I also organised coalition and advocacy meetings around issues of conflict and facilitated information, resources and experience sharing among the members.
Under Peacenet, I collaborated with Nairobi Peace Initiative-Africa to train over 500 community workers in basic skills in conflict transformation between 1997 and 1999. I facilitated the formation of zonal/community peace committees in the eight provinces of Kenya. The committees were very important in transforming the conflicts.
I worked until 2001 when I went to pursue a Masters degree in Conflict Transformation at the Eastern Mennonite University in the US between 2001 and 2003. I later proceeded to Tokyo for two courses — Armed Conflict and Peace Keeping, and Human Rights.
Shortly after coming back from Tokyo, I left Peacenet to do consultancy. It was during this time in 2003 that I worked with the Coalition For Peace in Africa (Copa) — a continental network for peace practitioners — where I received training in Johannesburg, South Africa. I did consultancy in Cambodia and Sri Lanka during the same period.

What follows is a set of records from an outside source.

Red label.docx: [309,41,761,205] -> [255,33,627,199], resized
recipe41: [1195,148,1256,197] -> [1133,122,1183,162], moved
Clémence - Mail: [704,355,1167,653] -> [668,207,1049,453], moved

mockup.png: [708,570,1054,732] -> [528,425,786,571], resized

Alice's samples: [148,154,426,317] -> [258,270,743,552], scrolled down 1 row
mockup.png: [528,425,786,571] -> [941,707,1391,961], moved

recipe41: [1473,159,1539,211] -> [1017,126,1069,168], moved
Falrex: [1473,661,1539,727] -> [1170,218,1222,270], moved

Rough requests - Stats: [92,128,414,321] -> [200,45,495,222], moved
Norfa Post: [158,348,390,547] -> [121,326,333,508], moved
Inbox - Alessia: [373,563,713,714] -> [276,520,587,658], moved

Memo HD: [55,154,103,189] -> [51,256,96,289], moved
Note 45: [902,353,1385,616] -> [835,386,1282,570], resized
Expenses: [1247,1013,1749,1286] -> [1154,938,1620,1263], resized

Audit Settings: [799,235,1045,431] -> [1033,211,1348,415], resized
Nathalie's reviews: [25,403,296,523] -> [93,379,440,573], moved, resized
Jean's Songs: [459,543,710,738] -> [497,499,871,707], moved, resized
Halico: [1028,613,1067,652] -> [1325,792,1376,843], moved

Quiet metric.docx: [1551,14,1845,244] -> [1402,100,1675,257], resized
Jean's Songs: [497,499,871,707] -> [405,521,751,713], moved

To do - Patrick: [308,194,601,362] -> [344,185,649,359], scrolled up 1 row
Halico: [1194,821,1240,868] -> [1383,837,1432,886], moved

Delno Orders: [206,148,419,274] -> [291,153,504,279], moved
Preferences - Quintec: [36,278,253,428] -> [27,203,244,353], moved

I worked for Japan International Cooperation Agency (Jica) from January 2005 to February 2008 as an in-house consultant in peace building and post-conflict reconstruction for Eastern and Southern Africa. The work entailed providing consultancy services in information collection and analysis, conducting studies and formulating peace building and post-conflict reconstruction project plans.
Another role was holding discussions on project proposals with government officials and drawing up terms of reference for project contracts and budget estimates, as well as project evaluation.
In 2008, I moved to Pact Kenya as a deputy chief of Party for Peace in East and Central Africa programme from 2007 to 2009. Peace 11 is a regional programme that aims at enhancing African leadership in the management of conflict within the Horn of Africa by improving the ability of communities and peace committees to respond to cross-border conflict, especially in the Somali and Karamoja communities.
I worked there until the Truth Justice and Reconciliation Commission (TJRC) was formed and I applied for one of the jobs advertised, which I got.